Jim Balsillie: Hamilton's New Thomas McQuesten?
There are few people in Hamilton's history that made significant changes to our image, economy, and landscape (e.g. Thomas McQuestion brought McMaster University to Hamilton and supported the Royal Botanical Gardens). It looks like the deal for rights to Copps Coliseum includes operating the other facilities owned by HECFI, which suggests a long term commitment to downtown Hamilton. If in a perfect world this deal works out, Balsillie may play an integral role in Hamilton's renaissance.
Cat out of the bag?
Did Mayor Eisenberger make a faux pas by telling the Hamilton Spectator that Balsillie intends on moving the Nashville Predators to Hamilton, or is it part of GHSE's scheme to reduce investor interest in Nashville? This is all very interesting, and will definitely lead to many sleepless nights as I try to make sense of it all.
1. Dreschel (May 31, 2007). Another shot at NHL team for Hamilton. The Hamilton Spectator.
Thursday, May 24, 2007
It looks like Balsillie and the owner of the Nashville Predators have come to an agreement on the sale of the franchise, pending league approval. I wonder if the league will stipulate that the team needs to remain in Nashville as a condition of the sale (like they did with the Penguins).
I'm not getting excited about this latest development for several reasons.
1. NHL's persistent dislike of Hamilton.
2. Apparently, the idea that Hamilton is right in between the Buffalo and Toronto markets, whereas Kitchener-Waterloo is not, has been in recent headlines. Does this make sense to anyone? K-W isn't that much further out, are they?
3. Hamilton City Hall does not seem to be as excited about bringing an NHL team to Hamilton as they were during the Morrow years. I really do hope that if this deal goes through we get our best people involved to make relocating a team to Hamilton as desirable as possible. This might be our last real chance.
4. There is a real threat that instead of Hamilton, Balsillie will move the team to K-W. I hope Balsillie is sensitive to NHL history and knows that it would be easy to resurrect the Hamilton Tigers and build a hockey culture around such a club.
If Balsillie moves a team to Kitchener-Waterloo, the NHL will lose a fan for life because that would eliminate any chance of Hamilton getting a team.

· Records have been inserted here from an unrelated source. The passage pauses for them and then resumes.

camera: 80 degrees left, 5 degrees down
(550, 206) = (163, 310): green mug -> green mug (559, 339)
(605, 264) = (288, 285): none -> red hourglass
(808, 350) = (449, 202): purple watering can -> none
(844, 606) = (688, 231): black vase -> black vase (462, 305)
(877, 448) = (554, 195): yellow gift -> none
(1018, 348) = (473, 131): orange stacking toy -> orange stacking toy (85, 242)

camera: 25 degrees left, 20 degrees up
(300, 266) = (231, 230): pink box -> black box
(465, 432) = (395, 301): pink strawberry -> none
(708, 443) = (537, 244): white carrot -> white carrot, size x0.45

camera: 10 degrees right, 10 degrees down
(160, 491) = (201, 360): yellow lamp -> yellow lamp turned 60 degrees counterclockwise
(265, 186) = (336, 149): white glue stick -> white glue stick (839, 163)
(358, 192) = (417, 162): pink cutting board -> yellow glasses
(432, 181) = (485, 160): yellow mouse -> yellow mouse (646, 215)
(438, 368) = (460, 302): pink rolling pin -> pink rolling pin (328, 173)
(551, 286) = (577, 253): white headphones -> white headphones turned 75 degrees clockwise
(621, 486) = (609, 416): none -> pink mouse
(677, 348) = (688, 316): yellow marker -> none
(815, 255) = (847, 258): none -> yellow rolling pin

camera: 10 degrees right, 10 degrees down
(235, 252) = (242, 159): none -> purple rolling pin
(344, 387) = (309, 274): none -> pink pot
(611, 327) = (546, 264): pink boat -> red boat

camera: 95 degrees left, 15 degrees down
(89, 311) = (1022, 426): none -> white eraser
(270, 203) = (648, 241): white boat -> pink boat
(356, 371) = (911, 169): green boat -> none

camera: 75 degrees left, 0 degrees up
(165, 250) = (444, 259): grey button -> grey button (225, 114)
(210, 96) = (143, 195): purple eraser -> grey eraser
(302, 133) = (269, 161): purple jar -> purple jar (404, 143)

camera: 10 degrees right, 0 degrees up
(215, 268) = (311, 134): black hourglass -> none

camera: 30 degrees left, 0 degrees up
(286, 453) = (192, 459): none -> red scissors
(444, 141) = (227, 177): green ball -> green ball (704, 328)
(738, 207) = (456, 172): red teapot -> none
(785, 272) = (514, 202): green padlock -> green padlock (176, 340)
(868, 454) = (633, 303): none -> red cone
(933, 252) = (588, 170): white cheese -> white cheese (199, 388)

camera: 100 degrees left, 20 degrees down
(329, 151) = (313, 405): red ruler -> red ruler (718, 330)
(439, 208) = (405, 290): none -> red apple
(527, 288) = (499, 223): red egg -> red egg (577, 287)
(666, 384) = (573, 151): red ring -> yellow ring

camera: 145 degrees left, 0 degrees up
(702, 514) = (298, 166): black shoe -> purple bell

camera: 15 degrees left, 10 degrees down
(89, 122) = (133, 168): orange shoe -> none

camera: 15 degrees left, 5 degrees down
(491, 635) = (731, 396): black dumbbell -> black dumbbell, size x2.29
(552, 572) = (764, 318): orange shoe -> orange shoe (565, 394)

Having said all that, there are a few reasons why there might be a glint of hope.
1. Keeping the team in Nashville would be a losing enterprise. It's been losing money for 10 years, and Balsillie isn't the type of person who loses money.
2. Balsillie seems very keen on getting a team, any team. I doubt he would want his NHL legacy to be in Nashville. Of all the places he could have located RIM, he picked Southern Ontario.
3. He's a savvy business man--Hamilton would be the optimal place for business. Not only does Hamilton have the history, they are optimally located to reach out to the most fans (Hamilton is the heart of the Golden Horseshoe, Canada's most populous region).
4. Hamilton's downtown is experiencing a renaissance. Bringing an NHL team to the core would facilitate this process, making Balsillie's legacy more than just about hockey.
5. People in Nashville do not seem to care that the team might leave. In fact, many people are hoping relocation is in the plans.
6. Balsillie's wife is from Hamilton. Would give them a great opportunity to visit family (or keep his wife occupied while he enjoys Hamilton Tigers Hockey).
Ok, so maybe I am getting a little excited.